Word Segmentation in Handwritten Documents Using Genetic Programming
Word segmentation in handwritten document is a difficult task because inter-word-spacing (i.e. the space between parts of the same word) is sometimes wider than the intra-word-spacing (i.e. the space between two consecutive words). Many different approaches to segmenting words have been proposed so far. However these segmentation approaches usually use some parameters that are manually tuned; meaning that they do not take into account the properties of the document in order to automatically calibrate the parameters.

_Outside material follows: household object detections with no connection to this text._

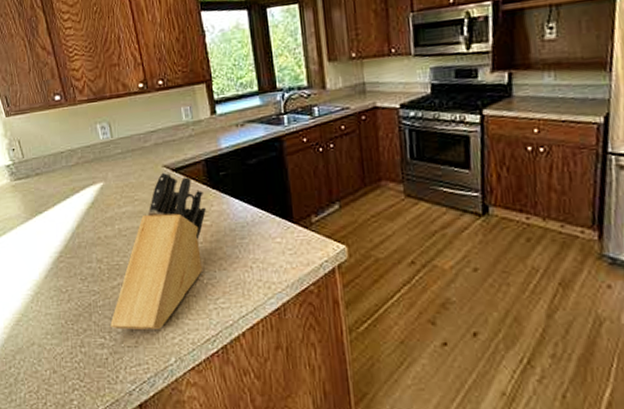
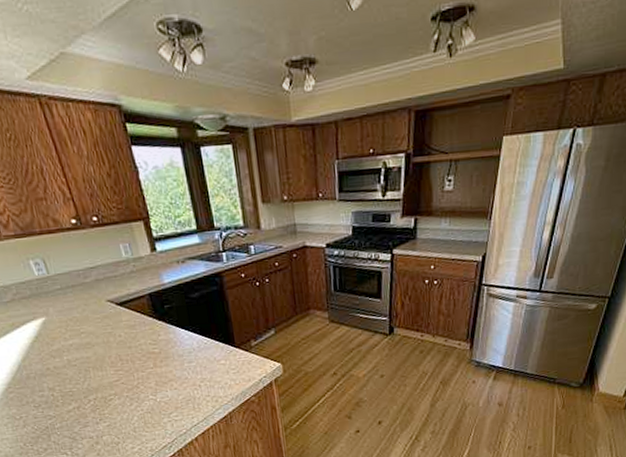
knife block: present [110,172,206,330] -> none [70,306,155,446]

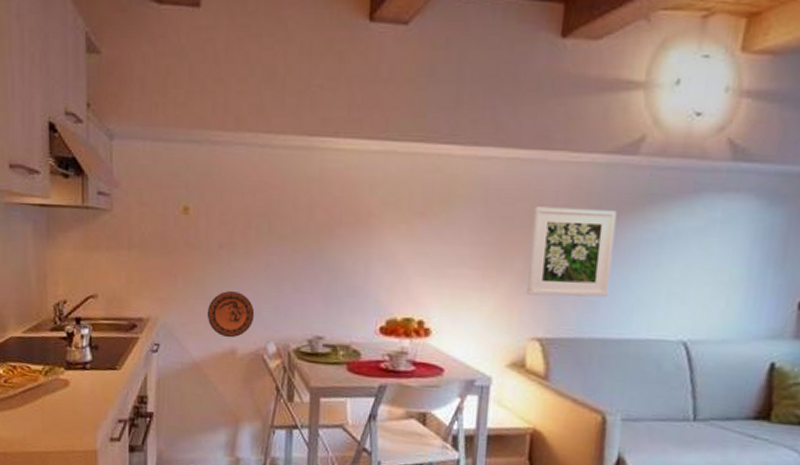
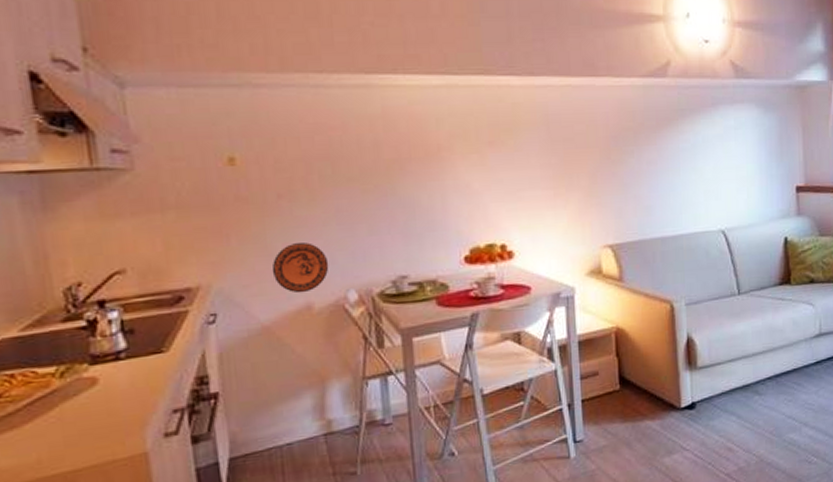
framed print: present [527,206,617,298] -> none [590,125,661,207]

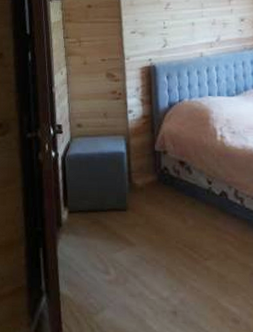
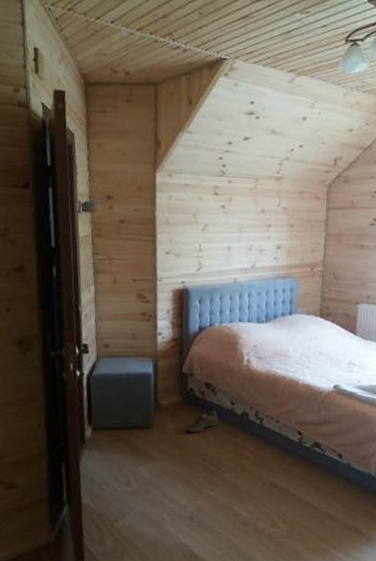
sneaker: none [163,190,195,216] -> present [186,410,218,434]

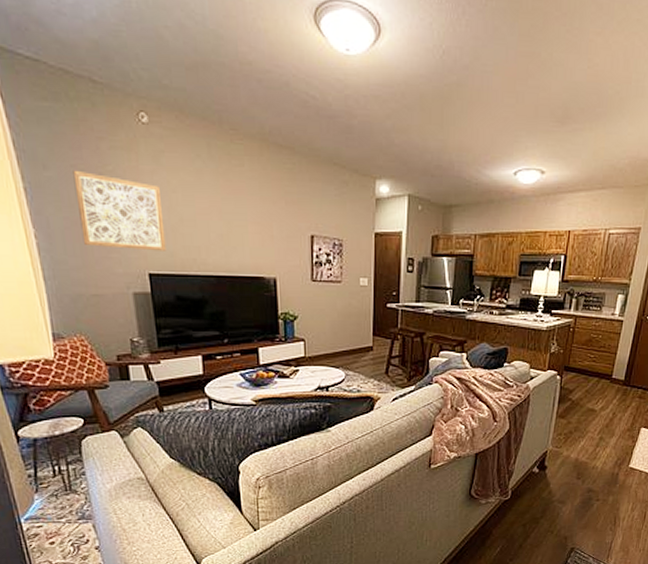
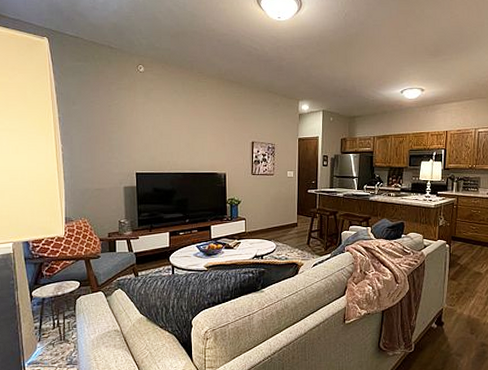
wall art: present [72,170,167,251] -> none [92,104,149,157]

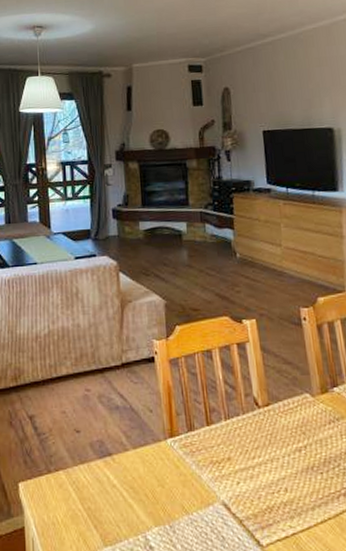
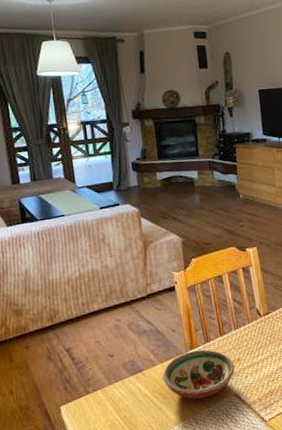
decorative bowl: none [135,439,224,502] -> present [162,349,235,399]

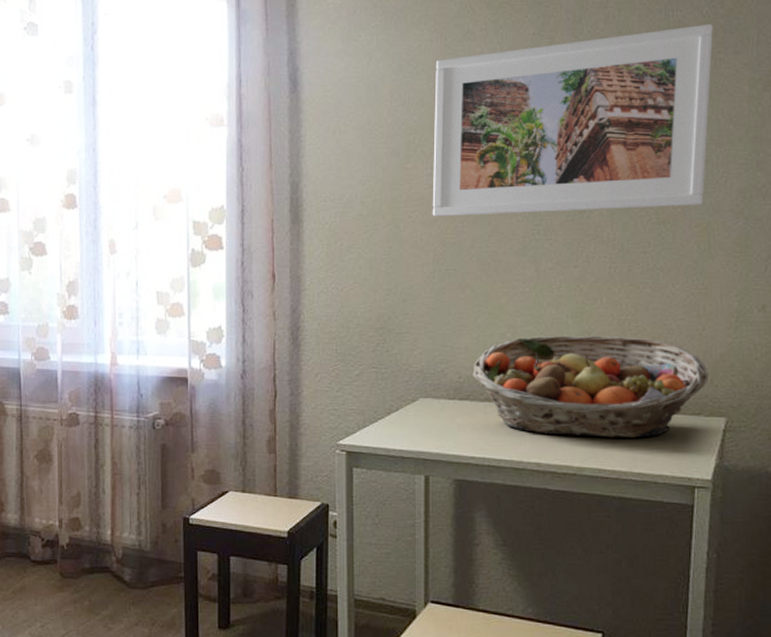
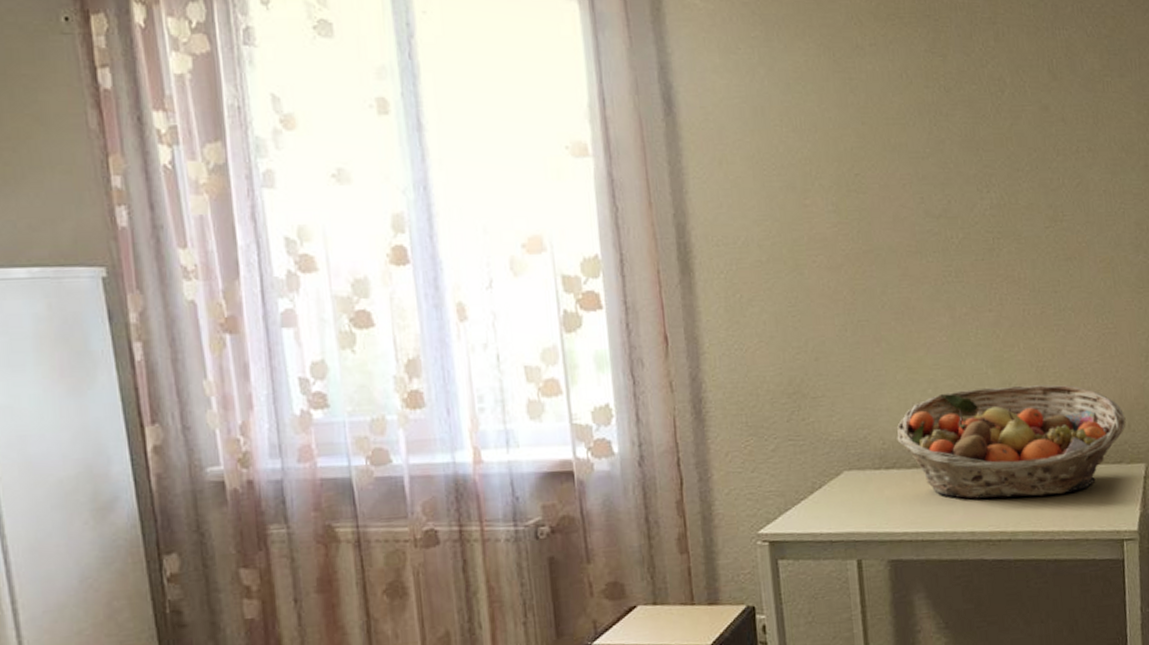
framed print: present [432,23,713,217] -> none [825,44,1106,261]

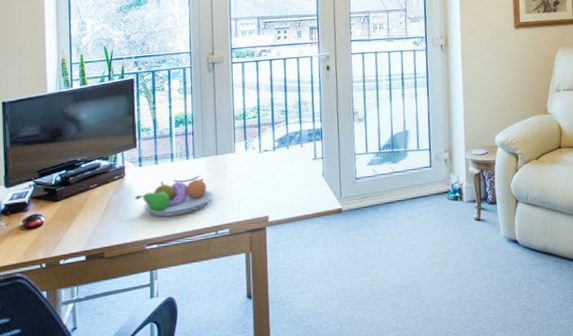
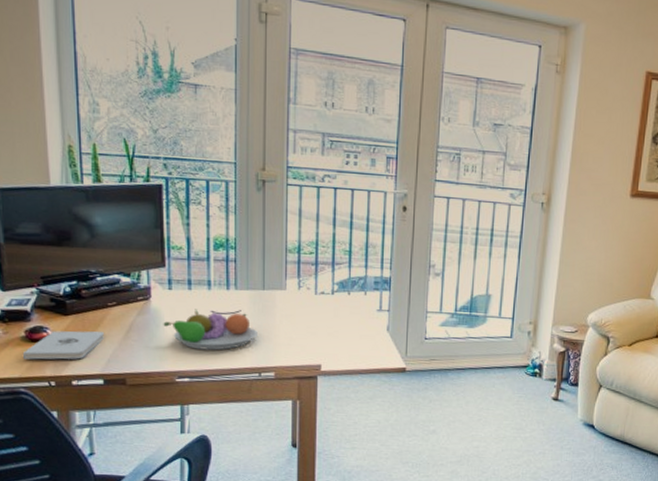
notepad: none [20,212,88,246] -> present [22,330,105,360]

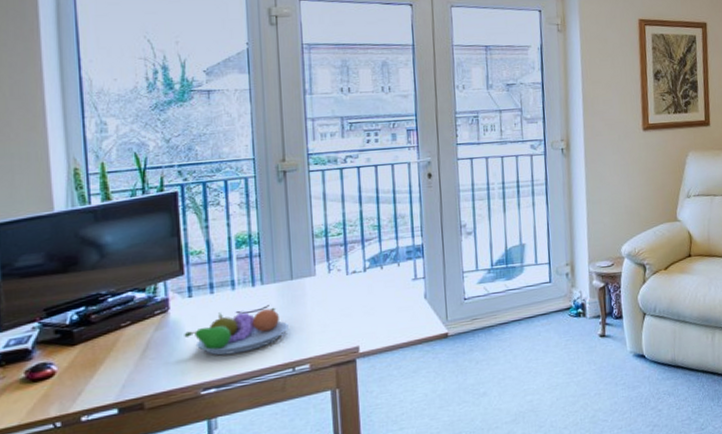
notepad: present [22,330,105,360] -> none [22,356,119,403]

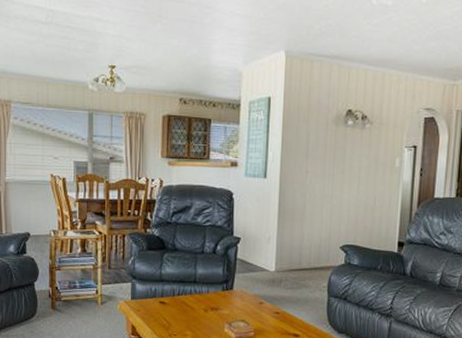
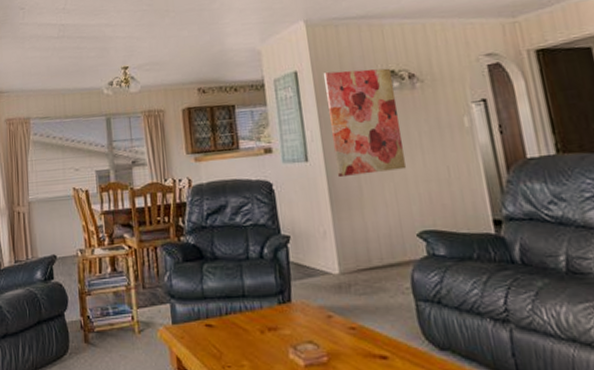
wall art: none [288,103,349,195] -> present [323,68,406,177]

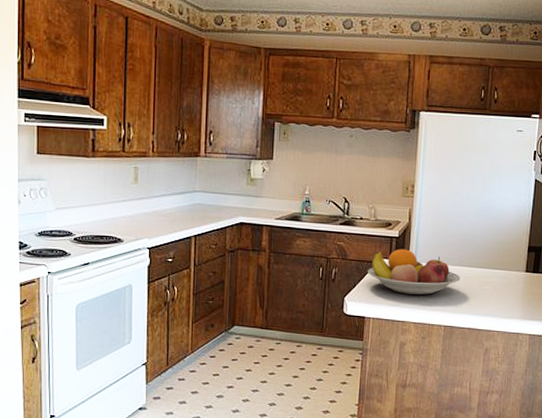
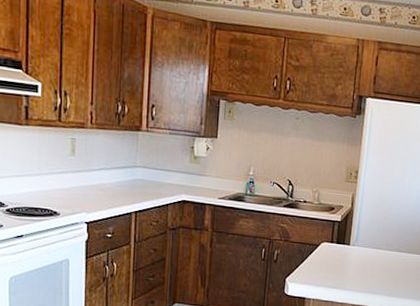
fruit bowl: present [367,249,461,295] -> none [309,233,399,278]

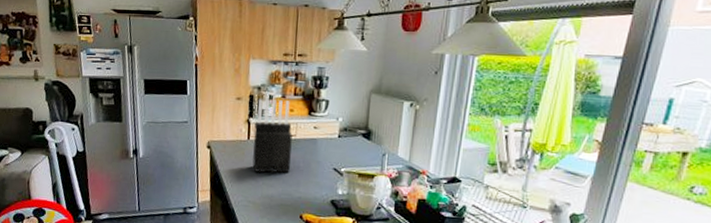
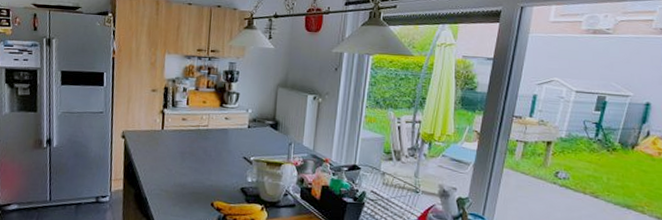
knife block: present [252,99,294,173] -> none [166,91,206,162]

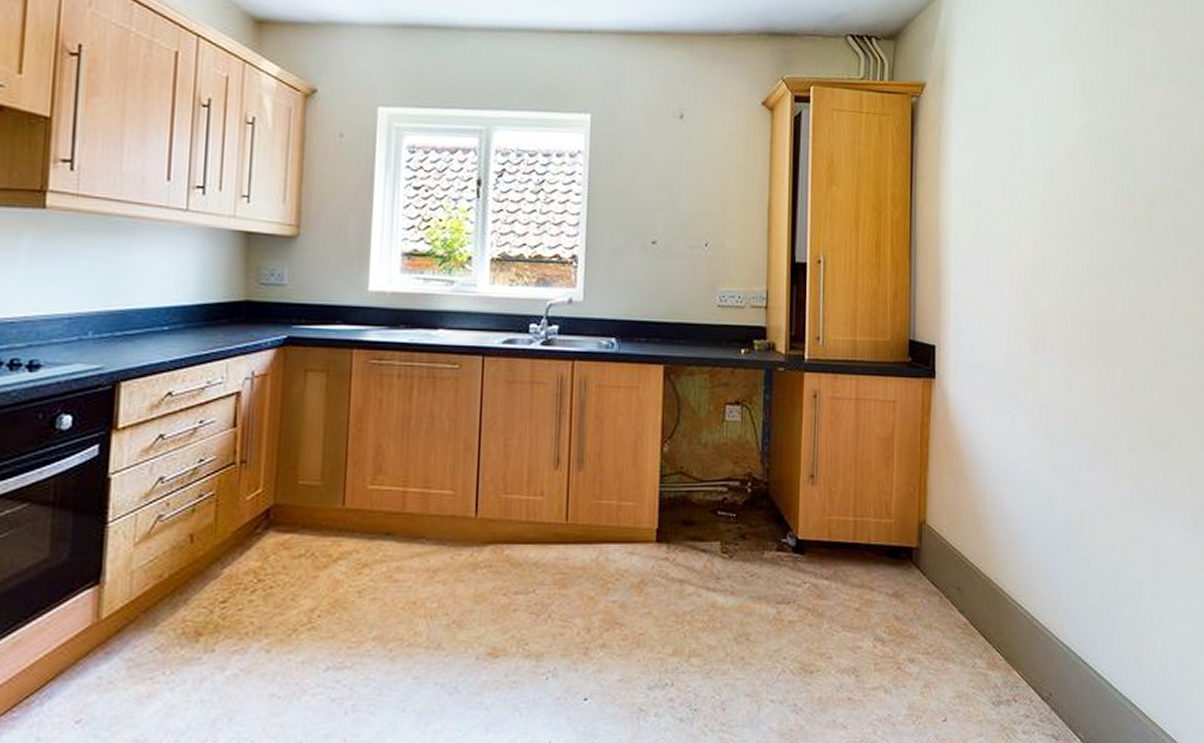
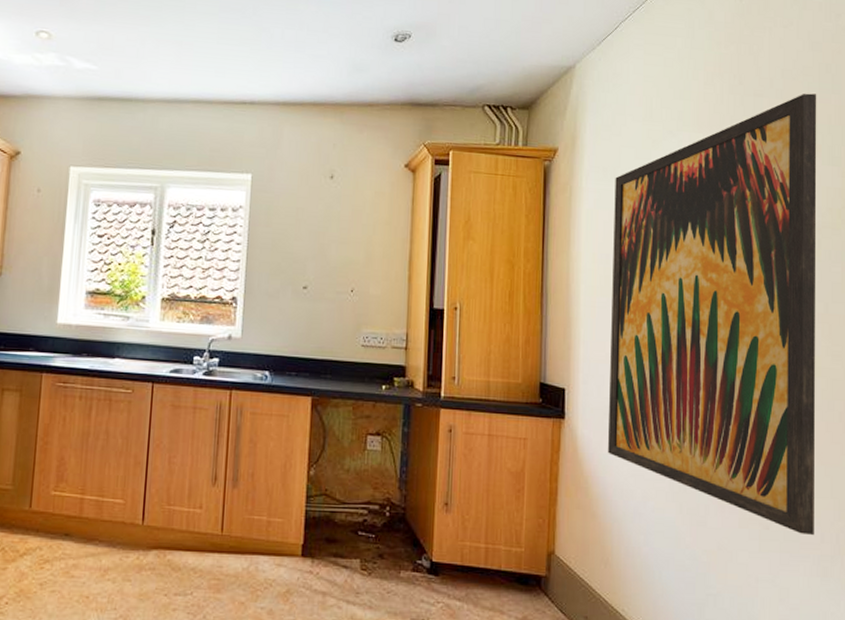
wall art: none [980,22,1189,488] -> present [608,93,817,535]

In this project, we wish to explore the use of genetic programming in order to find relations between the characteristics of the text and the parameters of the word segmentation algorithm. A good starting point is the algorithm proposed by Manmatha and Rothfeder  which is a state-of-the-art word segmentation algorithm. This algorithm is based on the scale-space theory, which is a framework for representing image structures at different scales. The scale-space is obtained by Gaussian filtering. Roughly speaking, if we convolve the image by Gaussian kernels with different sizes (i.e. standard deviations), we will obtain the image structures at different scales. For a text line, by using Gaussian kernels of a certain size we can obtain the blobs that correspond to words. In the original paper, Manmatha and Rothfeder use an experimental formula to tune the size of the Gaussian kernels. However, their proposed formula is independent of the characteristics of the text line, such as how densely or how sparsely the characters are written. Therefore, the performance of the algorithm is sometimes effected by under-segmented and over-segmented errors. In order to mitigate this problem, we wish to use genetic programming to estimate the optimal size for the Gaussian kernels based on the properties of the text.
The student will be provided with the C/C++ source codes to work with a benchmark database in order to train the algorithms and evaluate the performance.